**Exercise goal:**
Please rewrite the data below with "CZYTAJ WIĘCEJ" changed to "READ MORE" everywhere, keeping everything else the same. Leave the pictures out of your answer.

'''

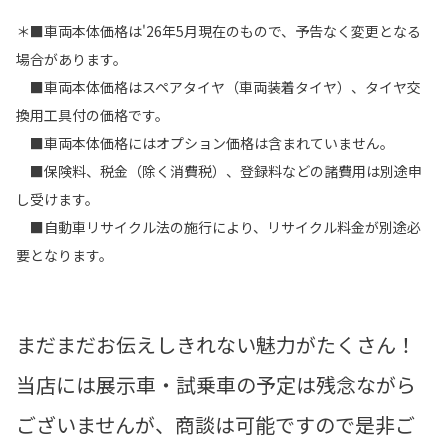
＊■車両本体価格は'26年5月現在のもので、予告なく変更となる
場合があります。
■車両本体価格はスペアタイヤ（車両装着タイヤ）、タイヤ交
換用工具付の価格です。
■車両本体価格にはオプション価格は含まれていません。
■保険料、税金（除く消費税）、登録料などの諸費用は別途申
し受けます。
■自動車リサイクル法の施行により、リサイクル料金が別途必
要となります。
まだまだお伝えしきれない魅力がたくさん！
当店には展示車・試乗車の予定は残念ながら
ございませんが、商談は可能ですので是非ご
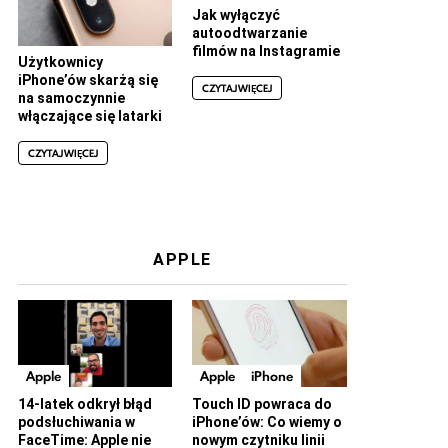
Jak wyłączyć
autoodtwarzanie
filmów na Instagramie
Użytkownicy
iPhone’ów skarżą się
CZYTAJ WIĘCEJ
na samoczynnie
włączające się latarki
CZYTAJ WIĘCEJ
APPLE
Apple
Apple
iPhone
14-latek odkrył błąd
Touch ID powraca do
podsłuchiwania w
iPhone’ów: Co wiemy o
FaceTime: Apple nie
nowym czytniku linii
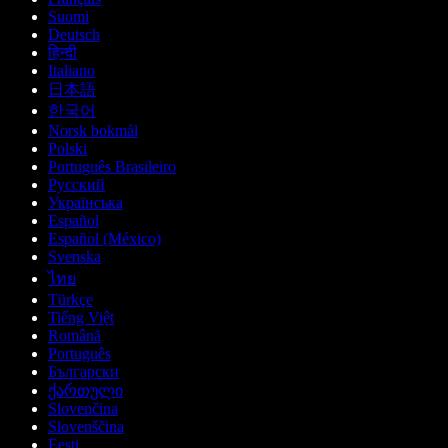
Suomi
Deutsch
हिन्दी
Italiano
日本語
한국어
Norsk bokmål
Polski
Português Brasileiro
Русский
Українська
Español
Español (México)
Svenska
ไทย
Türkçe
Tiếng Việt
Română
Português
Български
ქართული
Slovenčina
Slovenščina
Eesti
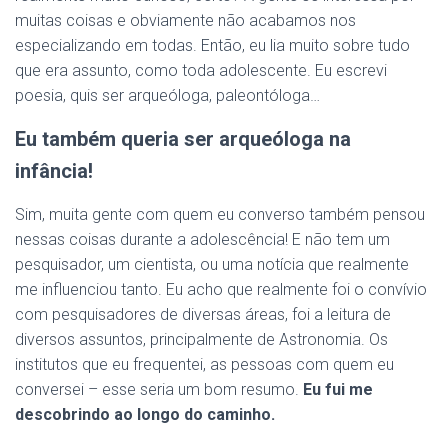
muitas coisas e obviamente não acabamos nos
especializando em todas. Então, eu lia muito sobre tudo
que era assunto, como toda adolescente. Eu escrevi
poesia, quis ser arqueóloga, paleontóloga…
Eu também queria ser arqueóloga na
infância!
Sim, muita gente com quem eu converso também pensou
nessas coisas durante a adolescência! E não tem um
pesquisador, um cientista, ou uma notícia que realmente
me influenciou tanto. Eu acho que realmente foi o convívio
com pesquisadores de diversas áreas, foi a leitura de
diversos assuntos, principalmente de Astronomia. Os
institutos que eu frequentei, as pessoas com quem eu
conversei – esse seria um bom resumo.
Eu fui me
descobrindo ao longo do caminho.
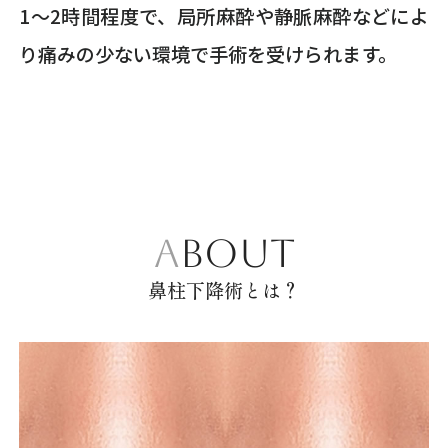
1〜2時間程度で、局所麻酔や静脈麻酔などによ
り痛みの少ない環境で手術を受けられます。
ABOUT
鼻柱下降術とは？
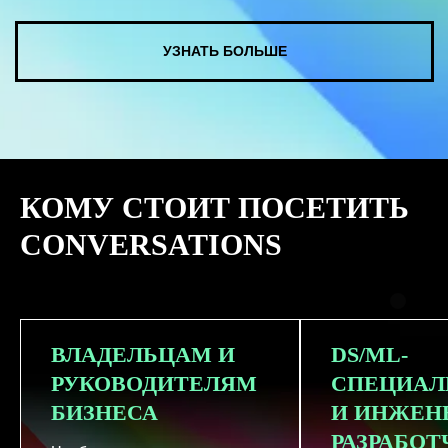
КУПИТЬ ЗАПИСИ
КОМУ СТОИТ ПОСЕТИТЬ
СМОТРЕТЬ ВСЕ ФОТО
CONVERSATIONS
ВЛАДЕЛЬЦАМ И
DS/ML-
РУКОВОДИТЕЛЯМ
СПЕЦИАЛ
БИЗНЕСА
И ИНЖЕН
РАЗРАБО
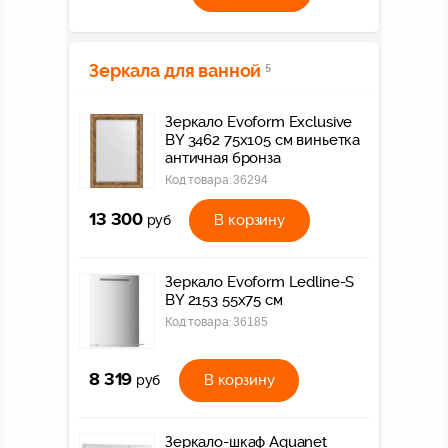
Зеркала для ванной
5
Зеркало Evoform Exclusive
BY 3462 75x105 см виньетка
античная бронза
Код товара:
36294
13 300
В корзину
руб
Зеркало Evoform Ledline-S
BY 2153 55x75 см
Код товара:
36185
8 319
В корзину
руб
Зеркало-шкаф Aquanet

'''

**Output for this task:**
＊■車両本体価格は'26年5月現在のもので、予告なく変更となる
場合があります。
■車両本体価格はスペアタイヤ（車両装着タイヤ）、タイヤ交
換用工具付の価格です。
■車両本体価格にはオプション価格は含まれていません。
■保険料、税金（除く消費税）、登録料などの諸費用は別途申
し受けます。
■自動車リサイクル法の施行により、リサイクル料金が別途必
要となります。
まだまだお伝えしきれない魅力がたくさん！
当店には展示車・試乗車の予定は残念ながら
ございませんが、商談は可能ですので是非ご
Jak wyłączyć
autoodtwarzanie
filmów na Instagramie
Użytkownicy
iPhone’ów skarżą się
READ MORE
na samoczynnie
włączające się latarki
READ MORE
APPLE
Apple
Apple
iPhone
14-latek odkrył błąd
Touch ID powraca do
podsłuchiwania w
iPhone’ów: Co wiemy o
FaceTime: Apple nie
nowym czytniku linii
Suomi
Deutsch
हिन्दी
Italiano
日本語
한국어
Norsk bokmål
Polski
Português Brasileiro
Русский
Українська
Español
Español (México)
Svenska
ไทย
Türkçe
Tiếng Việt
Română
Português
Български
ქართული
Slovenčina
Slovenščina
Eesti
muitas coisas e obviamente não acabamos nos
especializando em todas. Então, eu lia muito sobre tudo
que era assunto, como toda adolescente. Eu escrevi
poesia, quis ser arqueóloga, paleontóloga…
Eu também queria ser arqueóloga na
infância!
Sim, muita gente com quem eu converso também pensou
nessas coisas durante a adolescência! E não tem um
pesquisador, um cientista, ou uma notícia que realmente
me influenciou tanto. Eu acho que realmente foi o convívio
com pesquisadores de diversas áreas, foi a leitura de
diversos assuntos, principalmente de Astronomia. Os
institutos que eu frequentei, as pessoas com quem eu
conversei – esse seria um bom resumo.
Eu fui me
descobrindo ao longo do caminho.
1〜2時間程度で、局所麻酔や静脈麻酔などによ
り痛みの少ない環境で手術を受けられます。
ABOUT
鼻柱下降術とは？
КУПИТЬ ЗАПИСИ
КОМУ СТОИТ ПОСЕТИТЬ
СМОТРЕТЬ ВСЕ ФОТО
CONVERSATIONS
ВЛАДЕЛЬЦАМ И
DS/ML-
РУКОВОДИТЕЛЯМ
СПЕЦИАЛ
БИЗНЕСА
И ИНЖЕН
РАЗРАБО
Зеркала для ванной
5
Зеркало Evoform Exclusive
BY 3462 75x105 см виньетка
античная бронза
Код товара:
36294
13 300
В корзину
руб
Зеркало Evoform Ledline-S
BY 2153 55x75 см
Код товара:
36185
8 319
В корзину
руб
Зеркало-шкаф Aquanet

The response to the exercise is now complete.